Andrea's family states that she is responsive, oriented and wants very much to survive. The hospital states that continuing treatment is simply futile. So, who decides?

Those promoting the duty to die culture will reach deep into their propaganda purses to find an excuse to off people like Andrea if ever the question comes up. People with some common sense and empathy will likely tell you the choice belongs to her, not the hospital and surely not the government.

In a word, they're right.

When Terri Schiavo was being dehydrated to death in 2005, the cameras were studiously focused on people protesting with crosses and Rosary beads firmly in hand, in an effort to marginalize the arguments for allowing Schiavo to live. Never did they show you the scores of wheelchair-bound individuals assembled in demonstration against what they see as aggressive eugenics. Ask yourself why that is.

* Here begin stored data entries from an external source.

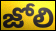
జోలి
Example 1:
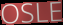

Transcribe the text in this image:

OSLE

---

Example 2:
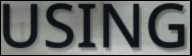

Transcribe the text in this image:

USING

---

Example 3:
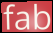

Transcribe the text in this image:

fab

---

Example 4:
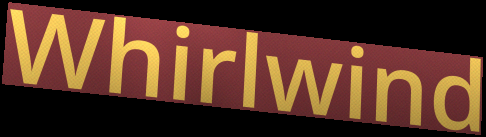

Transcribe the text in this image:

Whirlwind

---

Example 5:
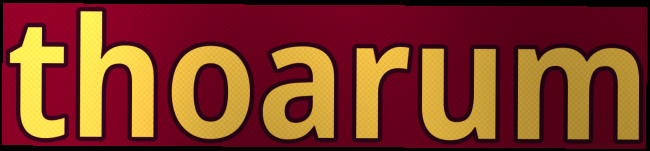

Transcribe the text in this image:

thoarum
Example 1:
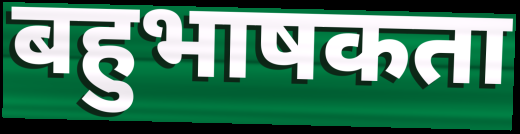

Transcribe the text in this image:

बहुभाषकता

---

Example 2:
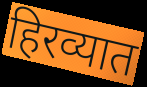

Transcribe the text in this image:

हिरव्यात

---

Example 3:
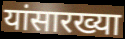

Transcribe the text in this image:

यांसारख्या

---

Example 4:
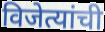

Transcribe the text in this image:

विजेत्यांची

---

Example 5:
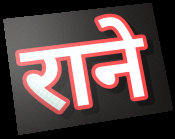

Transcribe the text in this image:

राने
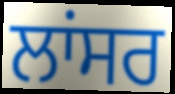
ਲਾਂਸਰ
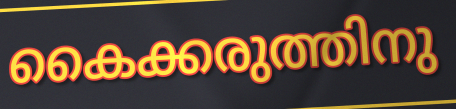
കൈക്കരുത്തിനു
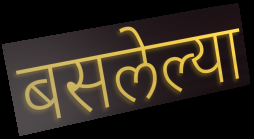
बसलेल्या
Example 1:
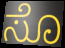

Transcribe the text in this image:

ಸೊ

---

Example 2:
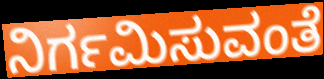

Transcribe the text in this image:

ನಿರ್ಗಮಿಸುವಂತೆ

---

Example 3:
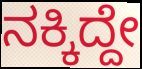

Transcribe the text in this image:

ನಕ್ಕಿದ್ದೇ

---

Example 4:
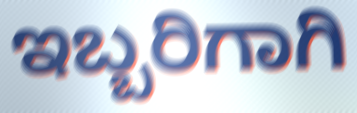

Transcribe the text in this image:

ಇಬ್ಬರಿಗಾಗಿ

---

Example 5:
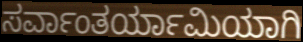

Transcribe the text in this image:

ಸರ್ವಾಂತರ್ಯಾಮಿಯಾಗಿ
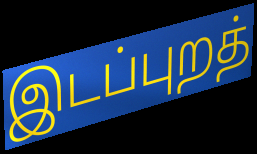
இடப்புறத்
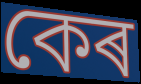
কেৰ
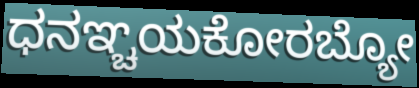
ಧನಞ್ಚಯಕೋರಬ್ಯೋ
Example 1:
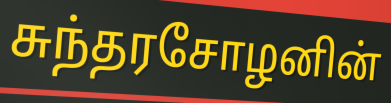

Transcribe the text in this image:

சுந்தரசோழனின்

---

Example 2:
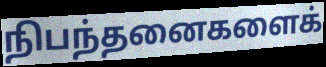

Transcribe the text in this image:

நிபந்தனைகளைக்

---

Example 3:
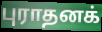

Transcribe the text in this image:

புராதனக்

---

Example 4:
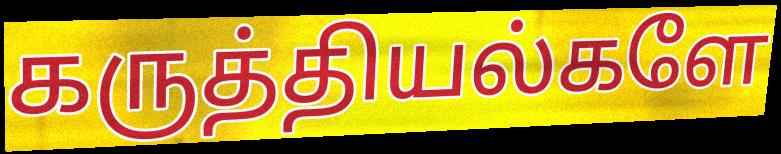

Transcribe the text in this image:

கருத்தியல்களே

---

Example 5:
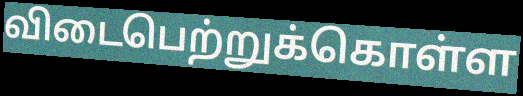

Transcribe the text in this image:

விடைபெற்றுக்கொள்ள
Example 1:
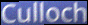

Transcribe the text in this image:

Culloch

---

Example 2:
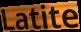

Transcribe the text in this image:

Latite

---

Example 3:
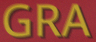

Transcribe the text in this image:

GRA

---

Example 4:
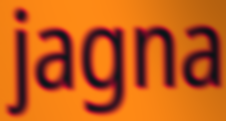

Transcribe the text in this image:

Could it be that the mainstream doesn't want you to fuss over issues of life and death or access to healthcare because you represent a liability to the system if your choice is to live? Could it be that the act of keeping us divided and spitting nails between ourselves allows the real dangers to fly through under the radar?

Terri Schiavo, minus any clear directive of her own, should have been left alone to live out her natural life without interference or encroachment on her person from the authorities. I know that. You know that. But, frame it as a right v. left argument and you'll easily distract the average person from the real issue at hand: we're killing people.

A good many political analysts and experts have weighed in on the Schiavo case, reducing the life of Terri Schiavo to a talking point in the hopes that we'll keep arguing and ignoring what is actually going on.

Disability advocates have long warned about just this sort of pandering. Largely, we've ignored them and the imaginary wrangling continues.

Andrea's case, though tragic, might actually offer a single ray of hope in that it has decimated a couple of walls on social and political lines.

Clearly, right-leaning folks aren't the only ones who value life. Also clear is that left-leaning folks aren't the only ones who want the authorities to stay the hell out of our lives.

Andrea should be entitled to the appropriate care necessary to sustain her life and promote her recovery. We all get that. Her family gets that. St. Luke's, apparently, does not.

And that is the conundrum we've created for ourselves. So long as we politicize, polarize and objectify medical ethics into the pigeonholes of politics or religion, people will continue to be denied what is appropriate in the interest of culling the herd. 4-30-06

Pamela F. Hennessy is the Founder of the Partnership for Medical Ethics Reform (www.forethics.com) and volunteered as a representative of the Terri Schindler-Schiavo Foundation from 2002 to 2006.